The modern malaise

It’s time, I think, for a lofty pro­nounce­ment. It has, after all, been some time since I made one — a week at least.

One of the biggest prob­lems in soci­ety today is the Social Quandary; the Social Dilemma, if you prefer a rather stronger and more con­crete term.

What do I mean by the Social Quandary? Well, it’s the kind of prob­lem that, on the face of it, isn’t really that import­ant. It shouldn’t keep you awake at night. It shouldn’t par­tic­u­larly upset you. But it nags away at the back of your brain, and you’re never entirely sure what to do about it.

The Social Quandary is caused by the com­plex­ity of the world we live in today — a world in which rela­tion­ships inter­act in ever more con­vo­luted ways, and in which there are so many pos­sible mine­fields in those social inter­ac­tions that occa­sion­ally you reach a point where, in its most basic form, you have abso­lutely no idea what do for the best. Or even what to do, full stop.

Take my par­ents’ gen­er­a­tion. I don’t want to make it sound like ‘everything was easier back then’, because that pat­ently wasn’t the case. But from what I can gather, there seemed to be a few more cer­tain­ties — prob­ably due to the fact that there weren’t nearly as many ways in which people could inter­act. Face-to-face was still, primar­ily, the chosen form of com­mu­nic­a­tion. Go back another gen­er­a­tion, to my grand­par­ents’ era, and it was most likely even more applicable.

In the early days of the 21st cen­tury, there are so many options for inter­ac­tion and com­mu­nic­a­tion that the num­ber of mine­fields on which one can acci­dent­ally tread has vastly increased. And as we don’t like tread­ing on meta­phor­ical land­mines, the Social Quandary rears its ugly and some­what per­plexed head.

Once it’s there, tap­ping away in the back of your brain, it’s very dif­fi­cult to ignore the SQ. In rela­tion to its actual import­ance — which is usu­ally neg­li­gible — the amount of thought we waste on it is usu­ally enorm­ous.
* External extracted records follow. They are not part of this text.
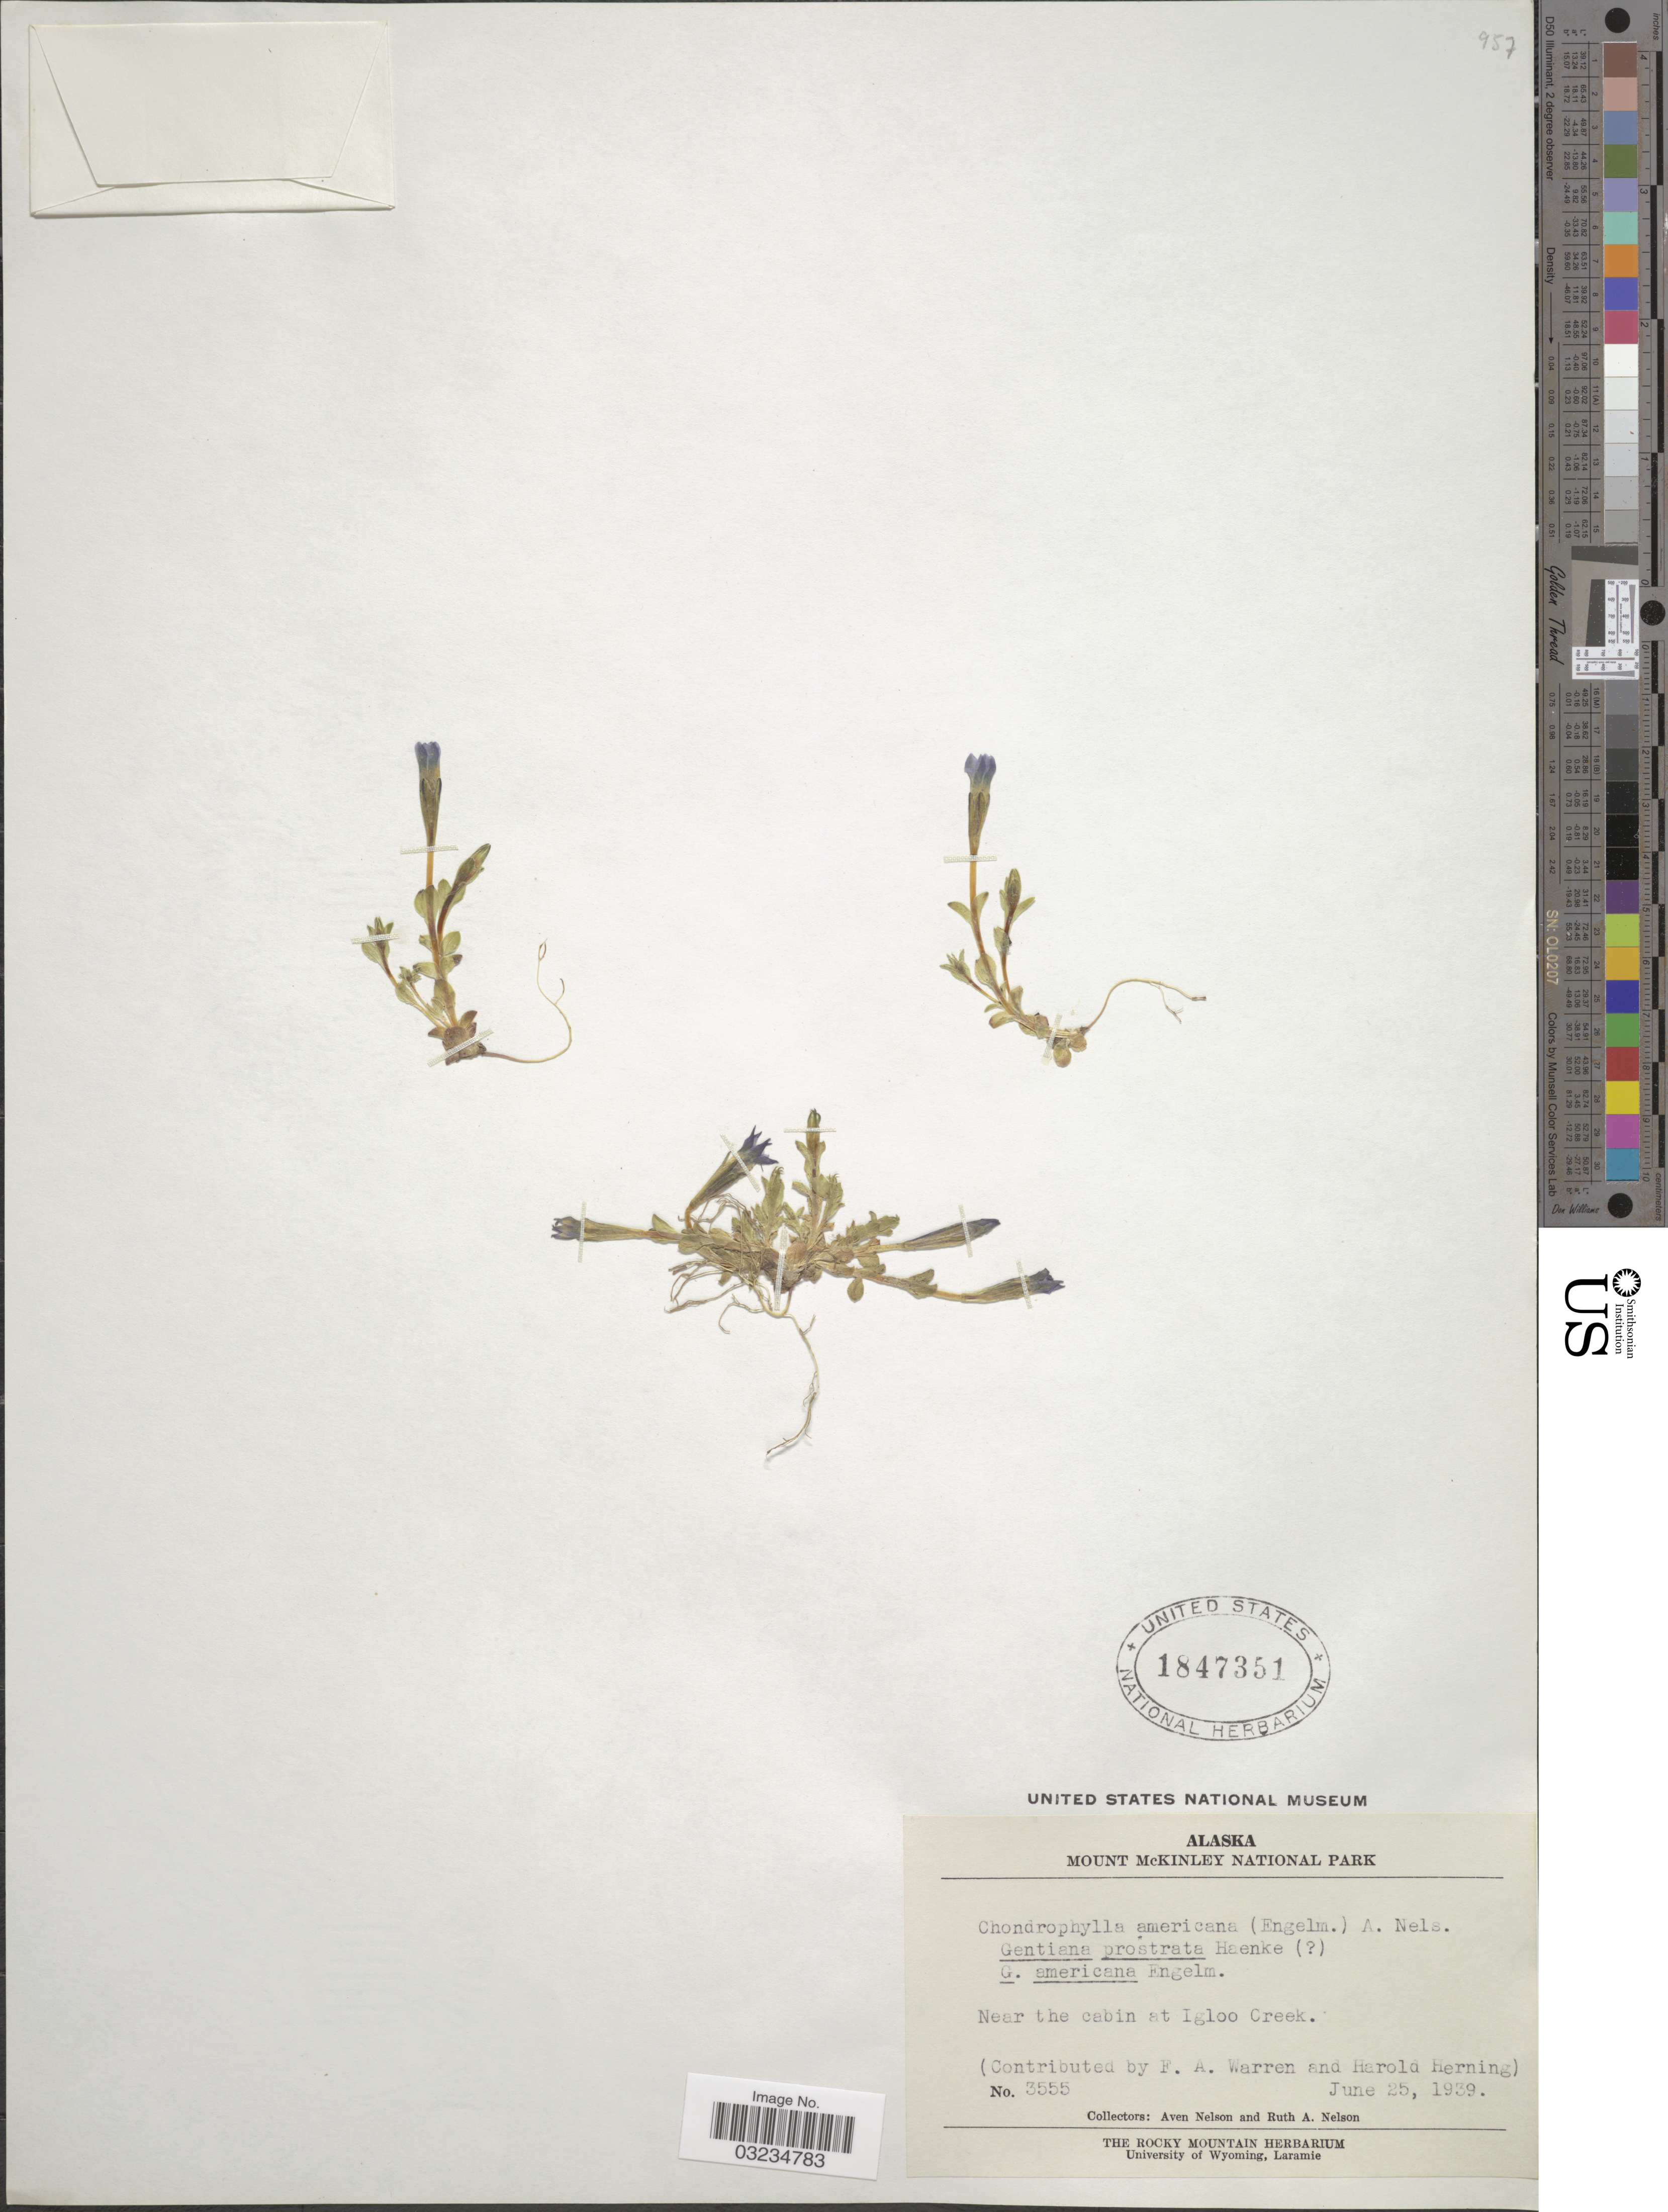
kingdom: Plantae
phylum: Tracheophyta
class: Magnoliopsida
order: Gentianales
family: Gentianaceae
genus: Gentiana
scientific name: Gentiana prostrata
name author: Haenke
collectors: A. Nelson & R. A. Nelson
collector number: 3555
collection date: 1939-06-25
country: United States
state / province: Alaska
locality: Mount McKinley National Park. Near the cabin at Igloo Creek.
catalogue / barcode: US 1847351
We con­sider the pros and the cons and then the pros again. Will it or won’t it affect this or that per­son? Is it or isn’t it my busi­ness? If I do that, will this hap­pen? If I don’t, will that hap­pen? While con­sid­er­a­tion of such point­less ques­tions can be a sol­it­ary pur­suit, you will also find that whole hours can be swal­lowed up in whispered dis­cus­sions of the latest SQ.

Of course, some are more prone to Social Quandar­ies than oth­ers. You’ve prob­ably already guessed that they fill a large sec­tion of my day-to-day exist­ence. I wish they didn’t. I wish I had more cer­tainty about how to live life without meet­ing the petty SQ at every turn. I admire people who man­age to avoid them; they seem to have a line to fol­low from which they will not be diverted.

This week has proved to be a par­tic­u­larly lively one for SQ activ­ity. I think there may have been nar­row SQ iso­bars over west Lon­don or some­thing. The SQ gauge was regis­ter­ing high fre­quen­cies. Those are the only explan­a­tions I can offer.

And so I sit here, on an unusu­ally quiet Fri­day night, let­ting the latest couple of quandar­ies roll around my brain like two loose marbles. (Bad ana­logy, sorry). They’re not espe­cially import­ant. A decision on either of them won’t alter the course of anyone’s life (includ­ing mine). They’re noth­ing to get upset about. Not really. But they’re bloody irritating.

Many months ago, I inten­ded to build a web­site ded­ic­ated to the 21st cen­tury phe­nomenon of the Social Quandary. I never did. Make of that what you will.